COMPITO 1:
Restituisci identiche le righe dell'elenco, dall'inizio fino alla riga che contiene "How many intersections", incluse entrambe le estremità.
:: ESTRATTO DELLA PAGINA
Riad smentisce le indiscrezioni di uno stop alla collocazione in borsa della compagnia petrolifera nazionale. Ma i tempi si dilatano
Il ministro dell’Energia saudita, Khalid al Falih, ha negato le indiscrezioni circolate ieri circa l’ annullamento del progetto di quotazione della compagnia energetica nazionale Saudi Aramco. «Il governo resta fedele all’offerta pubblica iniziale di Aramco, secondo le circostanze e le tempistiche appropriate già determinate», ha chiarito Al Falih, precisando che «il governo ha intrapreso una serie di importanti misure preparatorie, tra cui l’approvazione di una nuova legge sull’imposta sul reddito in relazione alle attività sugli idrocarburi, la riemissione di una concessione esclusiva a lungo termine e la nomina di un nuovo consiglio di amministrazione». Inoltre i tempi dell’ attuazione dell’ offerta pubblica iniziale dipenderanno da vari elementi, tra cui «le condizioni di mercato favorevoli, e una proposta di acquisizione durante i prossimi mesi nel comparto a valle delle sue attività petrolifere». Del resto, già nel consueto rapporto annuale della società pubblicato nelle scorse settimane, Al Falih aveva evidenziato che la compagnia «sta continuando a prepararsi per la quotazione delle sue azioni, un evento storico che l’azienda e il suo consiglio anticipano con entusiasmo».
::::
:: MATERIALE DELL'ESERCIZIO
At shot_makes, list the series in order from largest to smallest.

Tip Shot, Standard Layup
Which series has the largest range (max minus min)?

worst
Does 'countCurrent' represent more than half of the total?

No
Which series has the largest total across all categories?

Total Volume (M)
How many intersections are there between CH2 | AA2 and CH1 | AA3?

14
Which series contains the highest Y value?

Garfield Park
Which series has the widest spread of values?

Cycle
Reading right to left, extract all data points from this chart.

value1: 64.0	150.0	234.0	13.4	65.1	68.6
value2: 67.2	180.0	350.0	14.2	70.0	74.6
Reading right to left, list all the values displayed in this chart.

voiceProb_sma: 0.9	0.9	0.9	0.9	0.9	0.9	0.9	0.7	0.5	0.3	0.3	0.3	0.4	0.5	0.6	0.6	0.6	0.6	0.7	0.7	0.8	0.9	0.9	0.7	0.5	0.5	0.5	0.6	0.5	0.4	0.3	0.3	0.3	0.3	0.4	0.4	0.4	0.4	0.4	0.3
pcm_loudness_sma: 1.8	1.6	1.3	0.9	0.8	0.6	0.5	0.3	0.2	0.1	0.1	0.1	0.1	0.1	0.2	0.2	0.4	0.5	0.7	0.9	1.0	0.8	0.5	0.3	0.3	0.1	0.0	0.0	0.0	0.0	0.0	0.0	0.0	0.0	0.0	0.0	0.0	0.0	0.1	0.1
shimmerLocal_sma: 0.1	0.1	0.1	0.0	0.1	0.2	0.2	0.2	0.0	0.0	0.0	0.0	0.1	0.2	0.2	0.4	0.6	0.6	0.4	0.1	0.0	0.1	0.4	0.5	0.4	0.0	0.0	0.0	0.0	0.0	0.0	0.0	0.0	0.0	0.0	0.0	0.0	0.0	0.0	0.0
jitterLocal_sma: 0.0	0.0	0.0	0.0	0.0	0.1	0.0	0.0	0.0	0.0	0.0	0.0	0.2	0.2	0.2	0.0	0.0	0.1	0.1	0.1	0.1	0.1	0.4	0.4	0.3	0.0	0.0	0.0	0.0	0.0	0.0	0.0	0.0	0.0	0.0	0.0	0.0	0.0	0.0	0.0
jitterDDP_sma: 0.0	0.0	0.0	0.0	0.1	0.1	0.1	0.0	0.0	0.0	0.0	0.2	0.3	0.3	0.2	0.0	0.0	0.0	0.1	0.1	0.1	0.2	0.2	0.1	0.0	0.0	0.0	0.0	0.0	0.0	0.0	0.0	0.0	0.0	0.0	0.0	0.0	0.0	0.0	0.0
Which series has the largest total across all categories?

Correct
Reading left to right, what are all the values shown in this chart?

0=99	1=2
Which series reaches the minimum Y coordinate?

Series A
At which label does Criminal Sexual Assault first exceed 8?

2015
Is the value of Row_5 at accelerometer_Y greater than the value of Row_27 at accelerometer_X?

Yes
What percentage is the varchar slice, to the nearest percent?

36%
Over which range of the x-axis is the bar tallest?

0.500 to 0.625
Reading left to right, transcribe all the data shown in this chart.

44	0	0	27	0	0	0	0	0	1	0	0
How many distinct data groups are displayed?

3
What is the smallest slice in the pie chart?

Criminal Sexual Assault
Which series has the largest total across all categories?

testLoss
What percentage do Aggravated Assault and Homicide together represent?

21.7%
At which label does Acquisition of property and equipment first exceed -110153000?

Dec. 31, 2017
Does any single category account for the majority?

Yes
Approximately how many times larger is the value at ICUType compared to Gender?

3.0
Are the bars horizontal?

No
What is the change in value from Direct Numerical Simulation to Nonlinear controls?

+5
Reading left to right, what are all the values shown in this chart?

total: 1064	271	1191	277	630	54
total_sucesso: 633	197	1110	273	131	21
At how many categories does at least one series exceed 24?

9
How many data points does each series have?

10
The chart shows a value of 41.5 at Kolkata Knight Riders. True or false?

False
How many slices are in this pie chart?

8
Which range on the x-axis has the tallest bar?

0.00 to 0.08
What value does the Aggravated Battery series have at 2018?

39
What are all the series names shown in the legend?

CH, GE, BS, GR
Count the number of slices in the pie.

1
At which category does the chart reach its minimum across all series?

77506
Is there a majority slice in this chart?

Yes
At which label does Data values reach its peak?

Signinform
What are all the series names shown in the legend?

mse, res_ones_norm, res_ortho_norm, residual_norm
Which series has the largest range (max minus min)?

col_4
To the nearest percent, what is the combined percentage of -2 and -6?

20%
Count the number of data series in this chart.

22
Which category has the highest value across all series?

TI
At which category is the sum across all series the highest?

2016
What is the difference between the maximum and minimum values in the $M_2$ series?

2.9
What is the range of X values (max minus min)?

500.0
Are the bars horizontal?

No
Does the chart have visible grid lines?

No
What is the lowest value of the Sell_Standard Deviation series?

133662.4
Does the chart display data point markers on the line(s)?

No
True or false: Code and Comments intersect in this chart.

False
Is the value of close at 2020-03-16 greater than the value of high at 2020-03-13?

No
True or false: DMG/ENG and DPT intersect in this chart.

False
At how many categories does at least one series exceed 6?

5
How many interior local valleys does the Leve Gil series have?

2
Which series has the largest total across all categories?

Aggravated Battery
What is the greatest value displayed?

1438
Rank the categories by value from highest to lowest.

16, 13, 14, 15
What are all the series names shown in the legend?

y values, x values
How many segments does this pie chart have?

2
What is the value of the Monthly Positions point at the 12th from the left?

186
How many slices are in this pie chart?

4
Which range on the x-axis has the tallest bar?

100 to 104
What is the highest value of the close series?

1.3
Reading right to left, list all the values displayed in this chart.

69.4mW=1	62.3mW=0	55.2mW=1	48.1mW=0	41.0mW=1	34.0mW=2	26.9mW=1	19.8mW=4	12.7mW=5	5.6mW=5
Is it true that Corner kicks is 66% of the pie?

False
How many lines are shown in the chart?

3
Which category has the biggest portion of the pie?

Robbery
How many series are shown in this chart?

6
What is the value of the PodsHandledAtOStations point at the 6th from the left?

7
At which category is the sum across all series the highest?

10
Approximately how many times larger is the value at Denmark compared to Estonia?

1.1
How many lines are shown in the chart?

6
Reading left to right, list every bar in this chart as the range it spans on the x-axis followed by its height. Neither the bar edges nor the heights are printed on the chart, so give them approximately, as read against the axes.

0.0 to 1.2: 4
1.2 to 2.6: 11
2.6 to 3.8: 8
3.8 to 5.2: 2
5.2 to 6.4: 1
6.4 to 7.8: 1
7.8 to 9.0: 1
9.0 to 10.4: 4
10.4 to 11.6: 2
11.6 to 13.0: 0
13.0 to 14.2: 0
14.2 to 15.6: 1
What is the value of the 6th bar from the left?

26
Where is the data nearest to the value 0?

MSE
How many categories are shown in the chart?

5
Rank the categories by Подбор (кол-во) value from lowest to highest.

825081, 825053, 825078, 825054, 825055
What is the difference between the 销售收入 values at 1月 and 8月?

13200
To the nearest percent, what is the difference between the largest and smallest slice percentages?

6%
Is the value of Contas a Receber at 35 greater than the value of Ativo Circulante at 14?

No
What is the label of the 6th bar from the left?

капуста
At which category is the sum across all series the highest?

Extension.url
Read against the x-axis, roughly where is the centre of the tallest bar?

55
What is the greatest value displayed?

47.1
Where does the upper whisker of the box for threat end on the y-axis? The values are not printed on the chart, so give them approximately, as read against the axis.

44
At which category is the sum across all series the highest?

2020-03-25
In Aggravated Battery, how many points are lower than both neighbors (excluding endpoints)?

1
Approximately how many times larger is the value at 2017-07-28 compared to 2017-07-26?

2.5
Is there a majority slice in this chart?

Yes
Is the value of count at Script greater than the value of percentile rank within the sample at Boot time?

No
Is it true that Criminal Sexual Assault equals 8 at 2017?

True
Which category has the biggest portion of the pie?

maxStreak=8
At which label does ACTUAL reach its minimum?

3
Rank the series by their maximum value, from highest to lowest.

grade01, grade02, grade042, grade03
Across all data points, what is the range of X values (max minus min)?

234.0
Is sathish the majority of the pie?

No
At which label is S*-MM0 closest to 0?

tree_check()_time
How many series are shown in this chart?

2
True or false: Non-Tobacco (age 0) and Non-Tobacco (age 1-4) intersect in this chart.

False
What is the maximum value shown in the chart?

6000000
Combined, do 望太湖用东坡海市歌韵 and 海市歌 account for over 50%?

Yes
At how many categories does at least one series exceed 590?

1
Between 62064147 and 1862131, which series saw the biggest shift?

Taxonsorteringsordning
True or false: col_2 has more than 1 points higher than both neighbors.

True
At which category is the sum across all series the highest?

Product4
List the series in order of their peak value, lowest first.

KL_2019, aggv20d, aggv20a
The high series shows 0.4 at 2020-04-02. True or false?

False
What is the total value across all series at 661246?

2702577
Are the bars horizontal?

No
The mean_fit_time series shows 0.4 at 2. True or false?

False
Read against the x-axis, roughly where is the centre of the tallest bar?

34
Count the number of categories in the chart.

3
::::
COMPITO 2:
Nell'articolo su Saudi Aramco, chi è indicato come ministro dell'Energia saudita?

RISPOSTA 1:
At shot_makes, list the series in order from largest to smallest.

Tip Shot, Standard Layup
Which series has the largest range (max minus min)?

worst
Does 'countCurrent' represent more than half of the total?

No
Which series has the largest total across all categories?

Total Volume (M)
How many intersections are there between CH2 | AA2 and CH1 | AA3?

RISPOSTA 2:
Khalid al Falih.